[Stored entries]
- - - - - - -

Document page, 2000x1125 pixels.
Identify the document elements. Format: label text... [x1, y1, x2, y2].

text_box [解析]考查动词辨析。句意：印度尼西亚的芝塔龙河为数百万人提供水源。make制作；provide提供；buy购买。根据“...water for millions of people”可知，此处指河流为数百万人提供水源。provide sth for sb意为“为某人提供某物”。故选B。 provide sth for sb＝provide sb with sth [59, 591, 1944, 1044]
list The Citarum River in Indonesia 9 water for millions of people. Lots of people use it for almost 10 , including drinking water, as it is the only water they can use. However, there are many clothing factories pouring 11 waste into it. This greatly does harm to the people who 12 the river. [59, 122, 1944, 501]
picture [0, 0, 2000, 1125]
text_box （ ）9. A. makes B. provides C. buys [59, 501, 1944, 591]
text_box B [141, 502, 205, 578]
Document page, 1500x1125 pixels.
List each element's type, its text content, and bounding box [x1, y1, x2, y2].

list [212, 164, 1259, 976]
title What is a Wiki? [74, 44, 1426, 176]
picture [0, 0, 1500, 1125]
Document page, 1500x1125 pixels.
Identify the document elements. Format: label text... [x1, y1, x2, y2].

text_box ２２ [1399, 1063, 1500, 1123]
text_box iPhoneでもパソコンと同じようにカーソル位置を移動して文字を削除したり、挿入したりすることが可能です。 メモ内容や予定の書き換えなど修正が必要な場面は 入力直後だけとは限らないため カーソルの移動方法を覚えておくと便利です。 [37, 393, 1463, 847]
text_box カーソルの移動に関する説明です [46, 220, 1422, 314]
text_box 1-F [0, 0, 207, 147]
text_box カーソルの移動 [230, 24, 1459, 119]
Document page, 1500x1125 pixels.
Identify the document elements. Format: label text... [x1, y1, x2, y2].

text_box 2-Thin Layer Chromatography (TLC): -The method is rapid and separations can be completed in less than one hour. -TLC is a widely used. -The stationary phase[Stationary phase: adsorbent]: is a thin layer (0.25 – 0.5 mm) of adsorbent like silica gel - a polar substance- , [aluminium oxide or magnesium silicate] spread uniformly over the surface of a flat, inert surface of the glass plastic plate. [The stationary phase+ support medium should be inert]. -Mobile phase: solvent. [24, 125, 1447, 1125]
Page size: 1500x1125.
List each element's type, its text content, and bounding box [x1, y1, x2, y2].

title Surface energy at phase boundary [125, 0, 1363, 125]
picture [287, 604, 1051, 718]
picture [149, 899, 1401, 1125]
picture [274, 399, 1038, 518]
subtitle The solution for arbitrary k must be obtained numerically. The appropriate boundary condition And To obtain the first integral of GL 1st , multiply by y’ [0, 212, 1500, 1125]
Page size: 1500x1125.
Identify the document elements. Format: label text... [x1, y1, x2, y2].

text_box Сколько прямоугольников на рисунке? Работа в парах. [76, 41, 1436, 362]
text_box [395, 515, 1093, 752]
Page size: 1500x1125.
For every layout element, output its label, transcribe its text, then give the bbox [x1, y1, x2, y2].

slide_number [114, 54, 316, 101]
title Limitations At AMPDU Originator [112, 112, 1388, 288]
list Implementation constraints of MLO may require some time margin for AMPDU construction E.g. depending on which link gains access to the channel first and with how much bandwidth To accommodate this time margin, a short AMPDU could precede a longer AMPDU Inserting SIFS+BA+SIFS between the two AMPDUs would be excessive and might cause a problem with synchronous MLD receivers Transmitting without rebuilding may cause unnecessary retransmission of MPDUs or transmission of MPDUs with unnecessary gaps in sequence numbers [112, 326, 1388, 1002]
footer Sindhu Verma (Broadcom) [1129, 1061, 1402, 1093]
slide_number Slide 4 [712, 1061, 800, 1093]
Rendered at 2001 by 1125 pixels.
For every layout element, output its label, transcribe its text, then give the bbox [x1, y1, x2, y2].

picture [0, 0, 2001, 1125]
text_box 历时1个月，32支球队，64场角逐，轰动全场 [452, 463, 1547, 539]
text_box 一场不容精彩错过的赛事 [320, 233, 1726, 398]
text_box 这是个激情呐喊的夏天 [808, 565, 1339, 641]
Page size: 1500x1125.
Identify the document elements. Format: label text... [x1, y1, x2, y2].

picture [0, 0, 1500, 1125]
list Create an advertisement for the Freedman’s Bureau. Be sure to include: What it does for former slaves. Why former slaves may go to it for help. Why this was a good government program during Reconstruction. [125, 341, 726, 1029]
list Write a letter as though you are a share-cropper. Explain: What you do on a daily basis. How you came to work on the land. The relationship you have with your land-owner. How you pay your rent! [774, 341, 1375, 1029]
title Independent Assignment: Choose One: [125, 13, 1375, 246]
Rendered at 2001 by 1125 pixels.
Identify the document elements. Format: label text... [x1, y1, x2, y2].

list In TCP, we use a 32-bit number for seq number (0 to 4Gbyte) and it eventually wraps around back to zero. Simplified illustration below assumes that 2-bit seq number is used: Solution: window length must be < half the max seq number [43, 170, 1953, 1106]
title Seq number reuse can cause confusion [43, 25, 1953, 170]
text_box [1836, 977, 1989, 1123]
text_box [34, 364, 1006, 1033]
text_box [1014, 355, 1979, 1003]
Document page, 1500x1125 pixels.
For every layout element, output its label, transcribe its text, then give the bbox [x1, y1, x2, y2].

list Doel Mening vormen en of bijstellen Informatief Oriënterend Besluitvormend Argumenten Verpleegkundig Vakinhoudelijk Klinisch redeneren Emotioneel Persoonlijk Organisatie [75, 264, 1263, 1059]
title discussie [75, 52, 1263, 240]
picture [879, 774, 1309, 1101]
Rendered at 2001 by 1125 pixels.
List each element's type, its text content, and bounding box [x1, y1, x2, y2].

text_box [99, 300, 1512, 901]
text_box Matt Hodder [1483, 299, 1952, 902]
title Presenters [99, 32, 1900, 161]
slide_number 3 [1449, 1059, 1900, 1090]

- - - - - - -

| Activity |
Line by line, retype all of the records exactly.

| Answer to this problem |
Document page, 2000x1125 pixels.
Identify the document elements. Format: label text... [x1, y1, x2, y2].

text_box [解析]考查动词辨析。句意：印度尼西亚的芝塔龙河为数百万人提供水源。make制作；provide提供；buy购买。根据“...water for millions of people”可知，此处指河流为数百万人提供水源。provide sth for sb意为“为某人提供某物”。故选B。 provide sth for sb＝provide sb with sth [59, 591, 1944, 1044]
list The Citarum River in Indonesia 9 water for millions of people. Lots of people use it for almost 10 , including drinking water, as it is the only water they can use. However, there are many clothing factories pouring 11 waste into it. This greatly does harm to the people who 12 the river. [59, 122, 1944, 501]
picture [0, 0, 2000, 1125]
text_box （ ）9. A. makes B. provides C. buys [59, 501, 1944, 591]
text_box B [141, 502, 205, 578]
Document page, 1500x1125 pixels.
List each element's type, its text content, and bounding box [x1, y1, x2, y2].

list [212, 164, 1259, 976]
title What is a Wiki? [74, 44, 1426, 176]
picture [0, 0, 1500, 1125]
Document page, 1500x1125 pixels.
Identify the document elements. Format: label text... [x1, y1, x2, y2].

text_box ２２ [1399, 1063, 1500, 1123]
text_box iPhoneでもパソコンと同じようにカーソル位置を移動して文字を削除したり、挿入したりすることが可能です。 メモ内容や予定の書き換えなど修正が必要な場面は 入力直後だけとは限らないため カーソルの移動方法を覚えておくと便利です。 [37, 393, 1463, 847]
text_box カーソルの移動に関する説明です [46, 220, 1422, 314]
text_box 1-F [0, 0, 207, 147]
text_box カーソルの移動 [230, 24, 1459, 119]
Document page, 1500x1125 pixels.
Identify the document elements. Format: label text... [x1, y1, x2, y2].

text_box 2-Thin Layer Chromatography (TLC): -The method is rapid and separations can be completed in less than one hour. -TLC is a widely used. -The stationary phase[Stationary phase: adsorbent]: is a thin layer (0.25 – 0.5 mm) of adsorbent like silica gel - a polar substance- , [aluminium oxide or magnesium silicate] spread uniformly over the surface of a flat, inert surface of the glass plastic plate. [The stationary phase+ support medium should be inert]. -Mobile phase: solvent. [24, 125, 1447, 1125]
Page size: 1500x1125.
List each element's type, its text content, and bounding box [x1, y1, x2, y2].

title Surface energy at phase boundary [125, 0, 1363, 125]
picture [287, 604, 1051, 718]
picture [149, 899, 1401, 1125]
picture [274, 399, 1038, 518]
subtitle The solution for arbitrary k must be obtained numerically. The appropriate boundary condition And To obtain the first integral of GL 1st , multiply by y’ [0, 212, 1500, 1125]
Page size: 1500x1125.
Identify the document elements. Format: label text... [x1, y1, x2, y2].

text_box Сколько прямоугольников на рисунке? Работа в парах. [76, 41, 1436, 362]
text_box [395, 515, 1093, 752]
Page size: 1500x1125.
For every layout element, output its label, transcribe its text, then give the bbox [x1, y1, x2, y2].

slide_number [114, 54, 316, 101]
title Limitations At AMPDU Originator [112, 112, 1388, 288]
list Implementation constraints of MLO may require some time margin for AMPDU construction E.g. depending on which link gains access to the channel first and with how much bandwidth To accommodate this time margin, a short AMPDU could precede a longer AMPDU Inserting SIFS+BA+SIFS between the two AMPDUs would be excessive and might cause a problem with synchronous MLD receivers Transmitting without rebuilding may cause unnecessary retransmission of MPDUs or transmission of MPDUs with unnecessary gaps in sequence numbers [112, 326, 1388, 1002]
footer Sindhu Verma (Broadcom) [1129, 1061, 1402, 1093]
slide_number Slide 4 [712, 1061, 800, 1093]
Rendered at 2001 by 1125 pixels.
For every layout element, output its label, transcribe its text, then give the bbox [x1, y1, x2, y2].

picture [0, 0, 2001, 1125]
text_box 历时1个月，32支球队，64场角逐，轰动全场 [452, 463, 1547, 539]
text_box 一场不容精彩错过的赛事 [320, 233, 1726, 398]
text_box 这是个激情呐喊的夏天 [808, 565, 1339, 641]
Page size: 1500x1125.
Identify the document elements. Format: label text... [x1, y1, x2, y2].

picture [0, 0, 1500, 1125]
list Create an advertisement for the Freedman’s Bureau. Be sure to include: What it does for former slaves. Why former slaves may go to it for help. Why this was a good government program during Reconstruction. [125, 341, 726, 1029]
list Write a letter as though you are a share-cropper. Explain: What you do on a daily basis. How you came to work on the land. The relationship you have with your land-owner. How you pay your rent! [774, 341, 1375, 1029]
title Independent Assignment: Choose One: [125, 13, 1375, 246]
Rendered at 2001 by 1125 pixels.
Identify the document elements. Format: label text... [x1, y1, x2, y2].

list In TCP, we use a 32-bit number for seq number (0 to 4Gbyte) and it eventually wraps around back to zero. Simplified illustration below assumes that 2-bit seq number is used: Solution: window length must be < half the max seq number [43, 170, 1953, 1106]
title Seq number reuse can cause confusion [43, 25, 1953, 170]
text_box [1836, 977, 1989, 1123]
text_box [34, 364, 1006, 1033]
text_box [1014, 355, 1979, 1003]
Document page, 1500x1125 pixels.
For every layout element, output its label, transcribe its text, then give the bbox [x1, y1, x2, y2].

list Doel Mening vormen en of bijstellen Informatief Oriënterend Besluitvormend Argumenten Verpleegkundig Vakinhoudelijk Klinisch redeneren Emotioneel Persoonlijk Organisatie [75, 264, 1263, 1059]
title discussie [75, 52, 1263, 240]
picture [879, 774, 1309, 1101]
Rendered at 2001 by 1125 pixels.
List each element's type, its text content, and bounding box [x1, y1, x2, y2].

text_box [99, 300, 1512, 901]
text_box Matt Hodder [1483, 299, 1952, 902]
title Presenters [99, 32, 1900, 161]
slide_number 3 [1449, 1059, 1900, 1090]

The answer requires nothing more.